(Source records)
* * * * * * * * *

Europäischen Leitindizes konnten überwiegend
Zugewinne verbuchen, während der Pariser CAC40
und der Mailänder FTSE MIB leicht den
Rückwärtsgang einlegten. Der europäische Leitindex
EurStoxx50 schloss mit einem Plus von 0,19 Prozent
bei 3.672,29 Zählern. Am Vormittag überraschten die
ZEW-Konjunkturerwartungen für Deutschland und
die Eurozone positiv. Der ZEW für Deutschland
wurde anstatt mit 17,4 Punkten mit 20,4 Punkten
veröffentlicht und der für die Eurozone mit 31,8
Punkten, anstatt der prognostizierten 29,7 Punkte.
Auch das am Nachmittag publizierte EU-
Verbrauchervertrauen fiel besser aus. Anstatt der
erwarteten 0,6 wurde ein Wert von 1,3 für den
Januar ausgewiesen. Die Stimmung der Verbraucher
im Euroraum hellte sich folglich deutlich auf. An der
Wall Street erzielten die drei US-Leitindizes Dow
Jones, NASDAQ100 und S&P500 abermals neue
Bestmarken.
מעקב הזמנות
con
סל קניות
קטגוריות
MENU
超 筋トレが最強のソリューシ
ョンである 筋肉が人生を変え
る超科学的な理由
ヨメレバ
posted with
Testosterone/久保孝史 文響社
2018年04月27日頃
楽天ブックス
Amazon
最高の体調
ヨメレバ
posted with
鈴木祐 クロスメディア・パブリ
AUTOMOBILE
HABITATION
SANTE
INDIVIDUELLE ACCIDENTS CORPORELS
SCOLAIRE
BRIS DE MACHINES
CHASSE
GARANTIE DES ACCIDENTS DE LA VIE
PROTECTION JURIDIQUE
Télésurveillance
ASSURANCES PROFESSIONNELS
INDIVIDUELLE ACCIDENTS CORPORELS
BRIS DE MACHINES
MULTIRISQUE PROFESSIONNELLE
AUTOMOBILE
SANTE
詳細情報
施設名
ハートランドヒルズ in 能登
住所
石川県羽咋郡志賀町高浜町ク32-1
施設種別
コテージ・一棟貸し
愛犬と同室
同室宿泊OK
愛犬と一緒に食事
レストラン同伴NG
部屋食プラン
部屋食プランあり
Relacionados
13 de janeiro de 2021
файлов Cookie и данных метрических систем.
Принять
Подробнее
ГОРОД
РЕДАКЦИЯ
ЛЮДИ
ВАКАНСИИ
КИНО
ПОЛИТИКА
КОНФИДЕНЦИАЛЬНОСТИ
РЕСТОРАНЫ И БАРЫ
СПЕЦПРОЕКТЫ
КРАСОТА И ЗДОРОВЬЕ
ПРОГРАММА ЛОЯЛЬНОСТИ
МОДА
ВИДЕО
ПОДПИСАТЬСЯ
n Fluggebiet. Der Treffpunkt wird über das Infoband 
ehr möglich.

* * * * * * * * *

*What is required*
Would you please write the entries out again in full, exactly as given?

*Solution to this task*
Europäischen Leitindizes konnten überwiegend
Zugewinne verbuchen, während der Pariser CAC40
und der Mailänder FTSE MIB leicht den
Rückwärtsgang einlegten. Der europäische Leitindex
EurStoxx50 schloss mit einem Plus von 0,19 Prozent
bei 3.672,29 Zählern. Am Vormittag überraschten die
ZEW-Konjunkturerwartungen für Deutschland und
die Eurozone positiv. Der ZEW für Deutschland
wurde anstatt mit 17,4 Punkten mit 20,4 Punkten
veröffentlicht und der für die Eurozone mit 31,8
Punkten, anstatt der prognostizierten 29,7 Punkte.
Auch das am Nachmittag publizierte EU-
Verbrauchervertrauen fiel besser aus. Anstatt der
erwarteten 0,6 wurde ein Wert von 1,3 für den
Januar ausgewiesen. Die Stimmung der Verbraucher
im Euroraum hellte sich folglich deutlich auf. An der
Wall Street erzielten die drei US-Leitindizes Dow
Jones, NASDAQ100 und S&P500 abermals neue
Bestmarken.
מעקב הזמנות
con
סל קניות
קטגוריות
MENU
超 筋トレが最強のソリューシ
ョンである 筋肉が人生を変え
る超科学的な理由
ヨメレバ
posted with
Testosterone/久保孝史 文響社
2018年04月27日頃
楽天ブックス
Amazon
最高の体調
ヨメレバ
posted with
鈴木祐 クロスメディア・パブリ
AUTOMOBILE
HABITATION
SANTE
INDIVIDUELLE ACCIDENTS CORPORELS
SCOLAIRE
BRIS DE MACHINES
CHASSE
GARANTIE DES ACCIDENTS DE LA VIE
PROTECTION JURIDIQUE
Télésurveillance
ASSURANCES PROFESSIONNELS
INDIVIDUELLE ACCIDENTS CORPORELS
BRIS DE MACHINES
MULTIRISQUE PROFESSIONNELLE
AUTOMOBILE
SANTE
詳細情報
施設名
ハートランドヒルズ in 能登
住所
石川県羽咋郡志賀町高浜町ク32-1
施設種別
コテージ・一棟貸し
愛犬と同室
同室宿泊OK
愛犬と一緒に食事
レストラン同伴NG
部屋食プラン
部屋食プランあり
Relacionados
13 de janeiro de 2021
файлов Cookie и данных метрических систем.
Принять
Подробнее
ГОРОД
РЕДАКЦИЯ
ЛЮДИ
ВАКАНСИИ
КИНО
ПОЛИТИКА
КОНФИДЕНЦИАЛЬНОСТИ
РЕСТОРАНЫ И БАРЫ
СПЕЦПРОЕКТЫ
КРАСОТА И ЗДОРОВЬЕ
ПРОГРАММА ЛОЯЛЬНОСТИ
МОДА
ВИДЕО
ПОДПИСАТЬСЯ
n Fluggebiet. Der Treffpunkt wird über das Infoband 
ehr möglich.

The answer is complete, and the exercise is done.